Member of Parliament for Argenteuil
- In office June 1945 – June 1949
- Preceded by: James McGibbon
- Succeeded by: Philippe Valois
- In office February 1938 – March 1940
- Preceded by: George Halsey Perley
- Succeeded by: James McGibbon

Personal details
- Born: Georges-Henri Héon 6 September 1902 Saint-Wenceslas, Quebec, Canada
- Died: 8 January 1965 (aged 62)
- Party: Independent Conservative Independent Progressive Conservative
- Spouse(s): Jeannette Therrien m. 10 May 1941
- Profession: crown attorney, lawyer

= Georges Héon =

Canadian politician

Georges-Henri Héon, (6 September 1902 – 8 January 1965) was an Independent Conservative and Independent Progressive Conservative member of the House of Commons of Canada. He was born in Saint-Wenceslas, Quebec and became a crown attorney and lawyer by profession.

Héon attended Victoria Commercial College in Victoriaville, St Charles College in Sherbrooke, then the Université de Montréal attaining Bachelor of Arts and Master of Laws degrees. He served as a senior Crown Attorney for Terrebonne district, then as a municipal solicitor for Lachute.

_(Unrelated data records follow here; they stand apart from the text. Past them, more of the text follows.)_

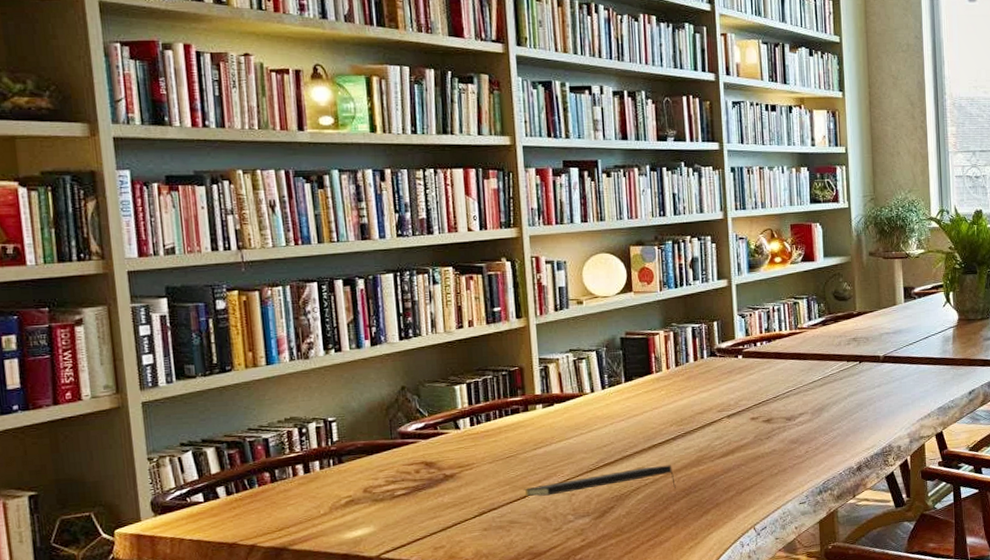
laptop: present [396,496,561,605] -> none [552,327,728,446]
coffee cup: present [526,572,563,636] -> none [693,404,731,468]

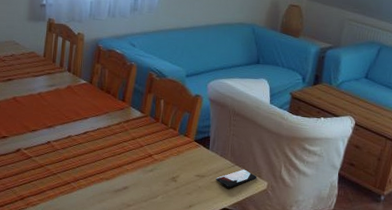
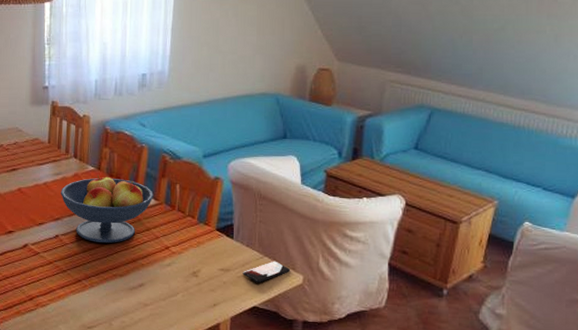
fruit bowl: none [54,88,140,150] -> present [61,175,154,243]

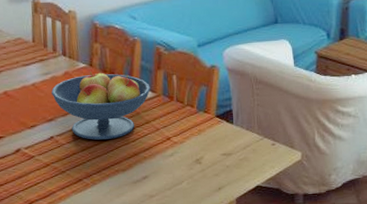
smartphone: present [242,261,291,283] -> none [244,141,290,164]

He received a King's Counsel designation by the late 1940s.

He was first elected to Parliament at the Argenteuil riding as an Independent Conservative in a by-election on 28 February 1938 but was defeated in the 1940 federal election in which he ran as an official Conservative candidate under the National Government banner the party was using in that election. Héon lost to James McGibbon of the Liberal party.

Although Héon frequently took a nationalist position, he sided with plans for Canada to join World War II when the issue was debated in Parliament in September 1939 but opposed plans to introduce conscription.

Héon won back Argenteuil in the 1945 election as an Independent Progressive Conservative, and served a full term. He was a close ally of Renaud Chapdelaine and campaigned with him in the 6 June 1949 by-election that elected Chapdelaine to the House of Commons as a Progressive Conservative MP. Héon subsequently joined the Progressive Conservative caucus immediately prior to the beginning of the 1949 federal election campaign and became party leader George A. Drew's Quebec lieutenant in charge of the Tory campaign in that province. Due to redistribution he ran for re-election in the new riding of Argenteuil—Deux-Montagnes and was defeated by Philippe Valois of the Liberals.